New York City Mayor Eric Adams is slated to depart for Greece on Wednesday to participate in the 2022 Mayors Summit Against Antisemitism, according to his office.
More than 50 mayors and municipal office holders from around the world are expected to attend the event, according to Greek media.
Earlier this month, the police thwarted a planned attack on Jewish targets in the city. Christopher Brown, 21, and Matthew Mahrer, 22 were arrested at Penn Station at around 11:30 p.m. EST on Nov. 18, after a bulletin was issued by law enforcement agencies seeking to question them.
At the time of their arrest Brown was reportedly armed with a large knife, and was also in possession of a swastika armband. Authorities later seized a handgun, a high-capacity magazine and 17 9mm rounds from a bag Maher had been filmed with earlier. Brown and Mahrer had threatened on social media to attack synagogues. Mahrer is reportedly Jewish and the grandson of a Holocaust survivor.
Adams’ trip to Athens also comes amid a spate of physical assaults on Jews in and around NYC.
Last week, Saadah Masoud pleaded guilty to one count of participating in a conspiracy to commit hate crime acts, according to the U.S. Attorney for the Southern District of New York. The charges came in connection with Masoud’s “repeated physical attacks of Jewish victims” in New York City between 2021 and 2022. He was arrested in June.
Canary Mission, which had compiled a file on Masoud based on his incitement to violence against supporters of Israel and spreading of antisemitic conspiracy theories, was able to identify Masoud as the man captured on video assaulting an individual wearing an Israeli flag in Manhattan street, leading to his arrest. He faces up to five years in prison.
New York Governor Kathy Hochul, who has come under criticism for her response to crime, last week signed two laws that support hate crime prevention and education efforts.
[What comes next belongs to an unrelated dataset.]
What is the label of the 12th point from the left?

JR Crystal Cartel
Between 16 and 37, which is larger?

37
The laws—one which requires individuals convicted of hate crimes to undergo mandatory training or counseling, and the second which establishes a statewide campaign for the acceptance, inclusion, tolerance and understanding of diversity—come after Hochul’s Jewish Republican opponent in the state’s recent gubernatorial election targeted her record on crime.
“Our hearts are broken after a weekend during which LGBTQ Americans were massacred and Jewish New Yorkers were targeted in horrific acts of hateful violence,” Hochul said in a statement. “New York belongs to the good, not those with hate in their hearts—we’re taking bold action to reclaim our city and state from the haters, bigots and white supremacists.”
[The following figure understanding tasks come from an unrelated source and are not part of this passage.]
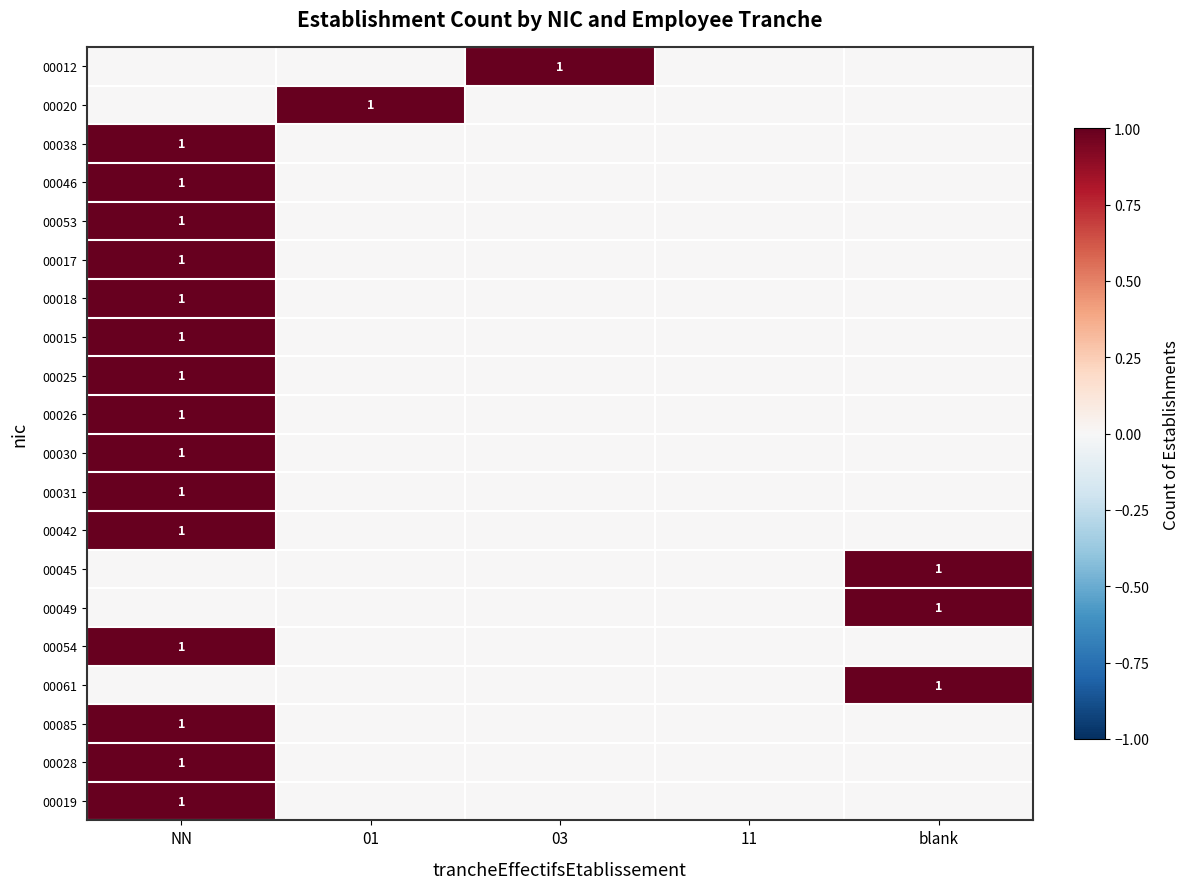

True or false: 00085 has a value of 2 at NN.

False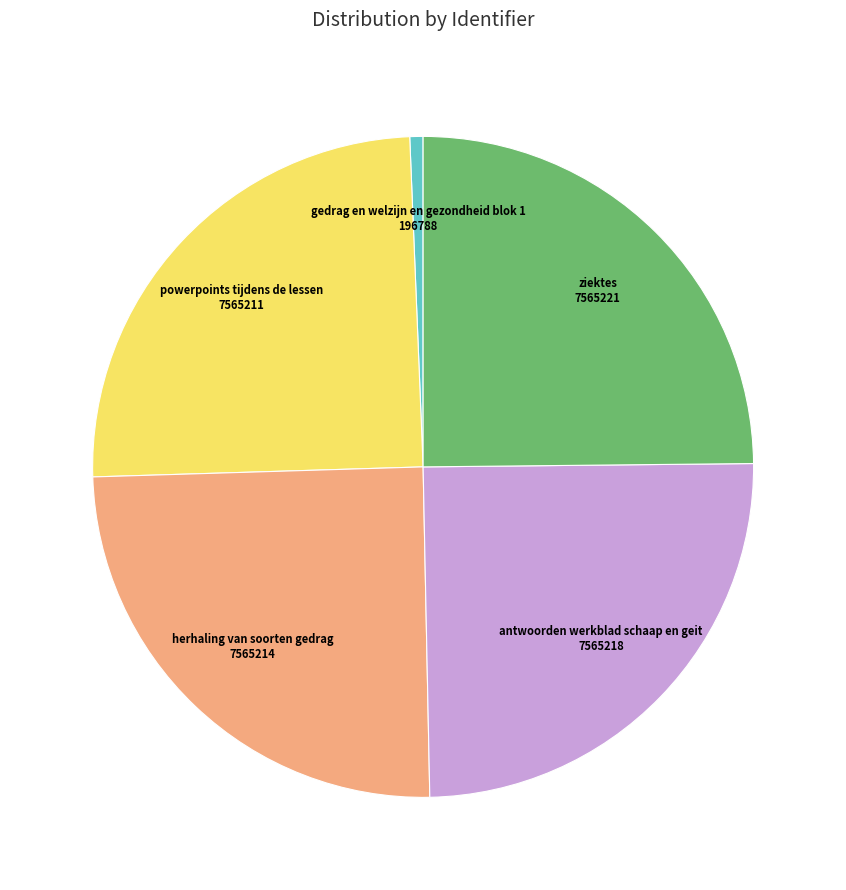

Is there any slice that represents more than half of the pie?

No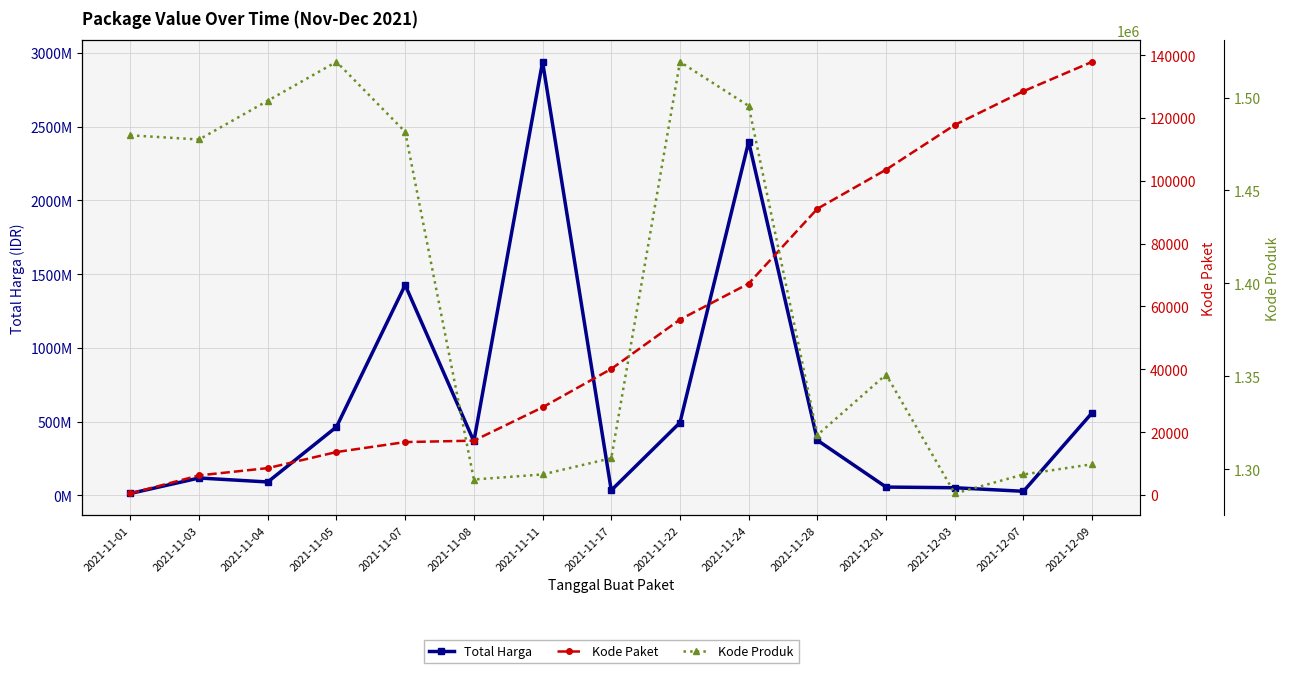

Does the chart display data point markers on the line(s)?

Yes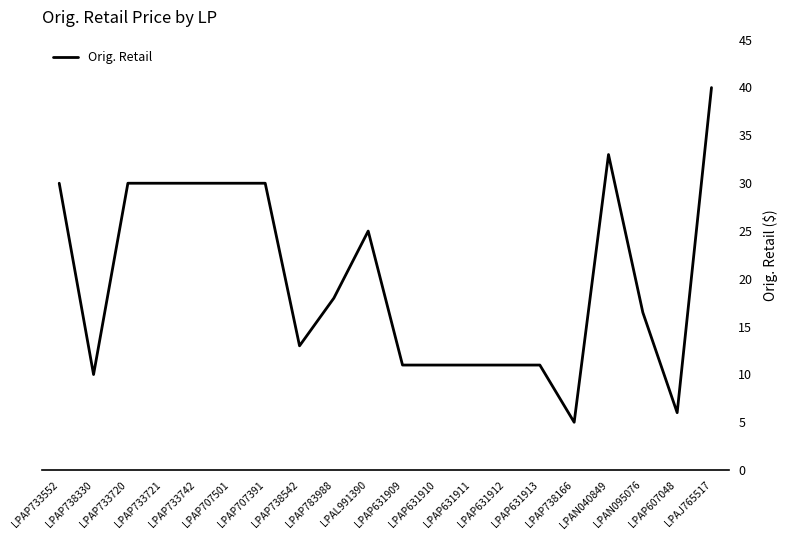

How many series are shown in this chart?

1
In his campaign against Hochul, U.S. Rep. Lee Zeldin had aimed to take advantage of the perception that Hochul and New York Democrats were weak on crime and positioned himself as the law-and-order candidate. Despite his loss, Zeldin message especially resonated with the state’s many Orthodox neighborhoods, where increased crime usually also means a dramatic rise in antisemitic assaults on visible Jews and their property. Zeldin himself was assaulted during a campaign event in July, and was targeted with an anti-Semitic death threat in June.